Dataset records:
——————————

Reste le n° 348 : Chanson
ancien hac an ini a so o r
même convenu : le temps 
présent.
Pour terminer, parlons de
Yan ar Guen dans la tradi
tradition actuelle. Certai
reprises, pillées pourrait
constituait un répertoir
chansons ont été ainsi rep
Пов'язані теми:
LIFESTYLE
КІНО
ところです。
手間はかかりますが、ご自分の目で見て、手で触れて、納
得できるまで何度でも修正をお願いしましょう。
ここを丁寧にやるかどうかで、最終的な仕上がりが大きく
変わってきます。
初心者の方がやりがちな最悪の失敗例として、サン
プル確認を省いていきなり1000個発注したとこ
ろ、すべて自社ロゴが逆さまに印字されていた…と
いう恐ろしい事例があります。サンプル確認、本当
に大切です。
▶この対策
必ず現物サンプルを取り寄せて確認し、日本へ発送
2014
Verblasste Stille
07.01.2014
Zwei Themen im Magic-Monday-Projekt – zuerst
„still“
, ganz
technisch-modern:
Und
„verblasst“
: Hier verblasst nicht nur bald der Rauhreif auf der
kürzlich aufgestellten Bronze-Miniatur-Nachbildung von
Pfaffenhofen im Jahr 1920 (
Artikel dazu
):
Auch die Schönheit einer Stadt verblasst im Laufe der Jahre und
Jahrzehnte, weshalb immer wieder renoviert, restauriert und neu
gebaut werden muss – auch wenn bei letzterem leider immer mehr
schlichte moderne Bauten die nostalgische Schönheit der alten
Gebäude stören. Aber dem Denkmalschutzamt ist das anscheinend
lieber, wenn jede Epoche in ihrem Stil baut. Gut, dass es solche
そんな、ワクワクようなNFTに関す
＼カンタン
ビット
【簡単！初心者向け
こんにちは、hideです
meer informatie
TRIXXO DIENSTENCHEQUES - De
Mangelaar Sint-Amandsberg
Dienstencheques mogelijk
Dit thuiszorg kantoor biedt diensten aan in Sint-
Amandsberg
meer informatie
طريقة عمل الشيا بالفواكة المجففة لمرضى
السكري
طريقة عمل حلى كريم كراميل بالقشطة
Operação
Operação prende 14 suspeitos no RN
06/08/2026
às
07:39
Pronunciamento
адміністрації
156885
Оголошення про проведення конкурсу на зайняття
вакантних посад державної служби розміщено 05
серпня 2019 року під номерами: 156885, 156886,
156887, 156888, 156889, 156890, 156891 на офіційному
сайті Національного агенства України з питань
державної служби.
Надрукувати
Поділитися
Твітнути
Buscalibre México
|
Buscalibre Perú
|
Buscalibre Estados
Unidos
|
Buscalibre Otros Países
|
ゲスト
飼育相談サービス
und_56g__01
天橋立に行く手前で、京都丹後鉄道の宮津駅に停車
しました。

——————————

(Task goal) Only lines with the word "Amandsberg" are wanted, so copy each one from the records.

(Response to the task)
Mangelaar Sint-Amandsberg
Amandsberg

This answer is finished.